When Del. Dwyer, who testified along Del. Emmett Burns (D-Baltimore County), spoke in opposition to the bill, he showed the panel a short movie in which a man claimed to have been arrested for objecting to his child being taught about homosexuality in school. Dwyer claimed that same-sex marriage would be taught to schoolchildren as normal, and claimed it already is in several Maryland counties.
Dwyer said he wanted to amend the bill he is sponsoring, HB 474, to read: “Only marriage between a man and a woman shall be valid in this state.” Dwyer said he wanted to put the measure on the ballot for an up-or-down vote by the citizenry of Maryland.
In response to Dwyer’s testimony, out lesbian Del. Bonnie Cullison (D-Montgomery Co.) asked Dwyer if he agreed that the bill does not mandate curriculum for schools. When Dwyer didn’t respond affirmatively or negatively, Cullison followed up, asking him if he knew how school curriculum is formed, prompting Dwyer to respond: “I don’t study education or curriculum.”
Cullison responded that she does, and that school curriculum is determined by local school boards and administrators and is very carefully crafted, unlike what Dwyer was claiming.
But opponents on the committees were not without their own one-liners.
When sister and brother team Laura and Billy Murphy of Baltimore testified in favor of the bill, Parrott asked them if they agreed that the bill redefined marriage. When they started to object to that classification, Parrott cut them off, saying yes it was. He also said that sexual orientation was a choice and not something a person was born with, prompting Billy Murphy to object, saying there is no scientific evidence to prove that. Parrott said that there was no evidence to disprove it, either.
When it was her turn to question opponents of the bill, Alston asked witnesses to explain some of the legal problems that had been faced by religious people and organizations in states or places like the District of Columbia, where same-sex marriage was legalized.

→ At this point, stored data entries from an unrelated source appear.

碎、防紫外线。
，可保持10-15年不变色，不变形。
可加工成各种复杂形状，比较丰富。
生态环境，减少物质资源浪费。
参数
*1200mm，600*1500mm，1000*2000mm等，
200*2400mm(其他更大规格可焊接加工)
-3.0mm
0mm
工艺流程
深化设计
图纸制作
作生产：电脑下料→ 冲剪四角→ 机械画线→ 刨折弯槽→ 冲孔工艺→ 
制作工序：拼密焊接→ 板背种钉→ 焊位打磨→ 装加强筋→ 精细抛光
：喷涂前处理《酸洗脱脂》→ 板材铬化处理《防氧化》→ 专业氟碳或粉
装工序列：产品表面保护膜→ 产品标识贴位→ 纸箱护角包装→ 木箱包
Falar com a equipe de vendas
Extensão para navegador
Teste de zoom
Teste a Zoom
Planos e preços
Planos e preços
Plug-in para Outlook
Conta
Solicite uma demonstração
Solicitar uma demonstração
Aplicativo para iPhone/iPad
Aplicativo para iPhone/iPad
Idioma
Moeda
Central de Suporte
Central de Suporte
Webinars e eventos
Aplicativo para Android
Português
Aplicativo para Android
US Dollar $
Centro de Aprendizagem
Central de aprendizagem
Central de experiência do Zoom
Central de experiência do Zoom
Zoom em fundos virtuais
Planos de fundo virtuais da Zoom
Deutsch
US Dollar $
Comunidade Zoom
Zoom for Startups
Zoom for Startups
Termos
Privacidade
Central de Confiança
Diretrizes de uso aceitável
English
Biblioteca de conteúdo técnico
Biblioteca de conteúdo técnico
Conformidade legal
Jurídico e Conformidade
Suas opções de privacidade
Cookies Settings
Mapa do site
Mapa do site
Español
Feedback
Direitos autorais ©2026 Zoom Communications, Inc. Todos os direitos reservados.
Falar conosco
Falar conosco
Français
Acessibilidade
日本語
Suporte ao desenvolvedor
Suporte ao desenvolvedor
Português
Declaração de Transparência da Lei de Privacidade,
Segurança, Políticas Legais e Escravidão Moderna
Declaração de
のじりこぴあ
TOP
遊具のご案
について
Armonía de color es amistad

Alston also asked whether it would be all right to provide protections for same-sex couples without calling it marriage, reinforcing her actions last year when she switched from supporting marriage equality to recommending that the Assembly change last year’s marriage bill to grant “civil unions” instead.
As of 8 p.m. Friday, the committees were still calling witnesses from both sides to testify.